LOCATION Carroll Gardens
RENT $1,300 [market]
SQUARE FEET 450 [one-bedroom in four-flat house with terrace]
OCCUPANTS Birgit Garland [girl Friday]; Thomas Garland [architect, ABS Architects]
Where is he? I’m so anxious to see him. Oh, that’s him. [Thomas] He’s a phenomenon. [Birgit] People have heard about Hegeloff. [Thomas] Without even meeting us. [Birgit] They come up and say, You’re the guys with Hegeloff.
Let’s see, he’s about . . . [Thomas] Four inches. [Birgit] Twelve and a half grams with a big bottom. He gets refurred every year.
Is that a common German name—Birgit being from Munich and all? [Thomas] No, it’s an ex-girlfriend who’s French and she couldn’t say “hedgehog.” [Birgit] His full name is Roberto Paulo Hegeloff. There are two stories. One is our story and one is his. Ours is that Hegeloff was in a group of little furry toys in the ’60s given by Thomas’s father to Thomas’s mother. Hegeloff was the only one who survived the cat. Then he stayed with Thomas. I saw him at Oxford, at the architecture school, where we met. I said, Oh, what’s that cute little thing? Then Hegeloff became alive.
Eight years ago. Now he is always with us, traveling, New Zealand, England. We know a guy in Wales who was living in a gatehouse with a big tower and he just threw Hegeloff down, 100 stories, and said you can look for him tomorrow.
How cruel. We had to look for him immediately. We didn’t have a torch. We had to go down with candles.
Where does he sleep? With me, in the bed.
Thomas is there too? Yes.
What is Hegeloff’s story? [Thomas] He comes from Brazil, a little village. [Birgit] In the Amazon with a lot of little Hegeloffs. You have to see Thomas’s drawings.
Are you going to make a book? This year, Thomas, or I kick your ass. Hegeloff’s married with kids but he left them. We think he’s gay because 99 percent of his friends are male but he doesn’t mooch about. [Thomas] He’s into SpongeBob. Here’s his passport.
So tiny. My voice is getting higher. Here’s a photo of us getting married in Vegas with Hegeloff. This is his goblet, bowl, cheese grater.
So anything smaller than Hegeloff is his. Who carries him? I do. I put him inside my sweater, under the neck. I take him to the office every day. He saw 9-11 from my office.
Would you let anyone else carry him? No? I was reading Winnicott before I came over. I was going to discuss the transitional object. . . . You’re looking at me coldly . . . never mind. What about that first French girlfriend? [Birgit] She just saw him. That’s all. [Thomas] Don’t you want to write about the apartment?

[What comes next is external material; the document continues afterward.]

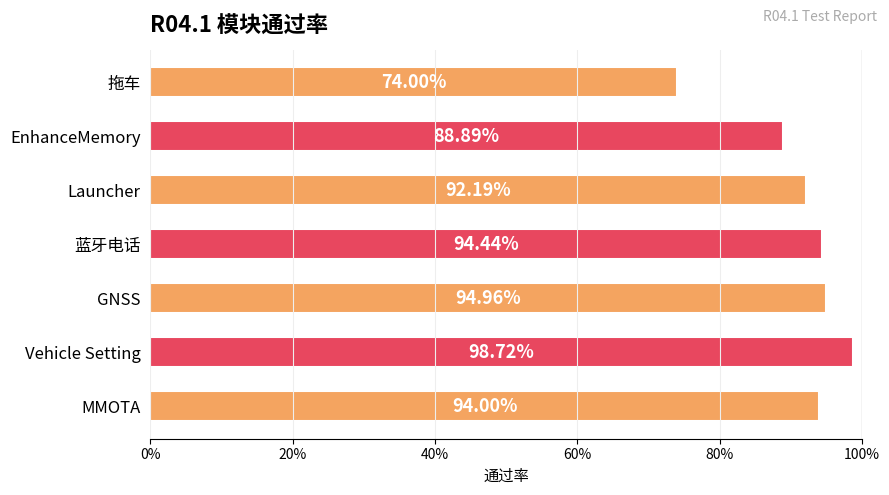

What is the sum of all values?

6.4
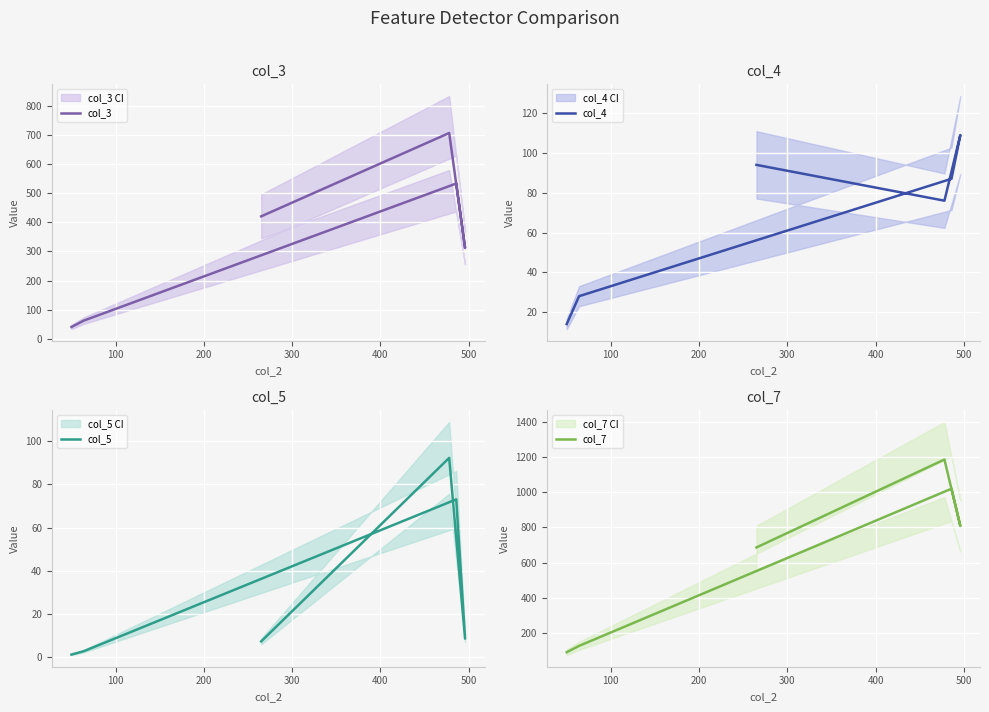

What is the average value of the col_7 series?

652.7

Right! How did you find it? Boccie ball. [Birgit] We were living in Chelsea. We were evicted. The guy we were subletting from owed the landlord two weeks’ rent. He was very apologetic. He said, Take all my furniture. He was living somewhere else with his girlfriend. We paid him rent but he didn’t pay the landlord. It’s a complicated story. The sheriff came. [Thomas] No, the city marshal. [Birgit] He hired a moving van for us. We share a boccie ball court here with a lot of elderly men, Italian men. They are the masters. I wanted to live here because all our friends are here. I came to look with a real estate agent. Dominic from the court is sitting there. He said, What are you doing here? I said, I’m looking for an apartment. [Thomas] A one-bedroom. [Birgit] Can I tell this story? I was there. You were at work. [Thomas is quiet, as is Hegeloff.] I said, I’m looking for a one-bedroom. He said, Forget the broker. Come with me. I have one with a terrace. I said, Don’t give it to anyone.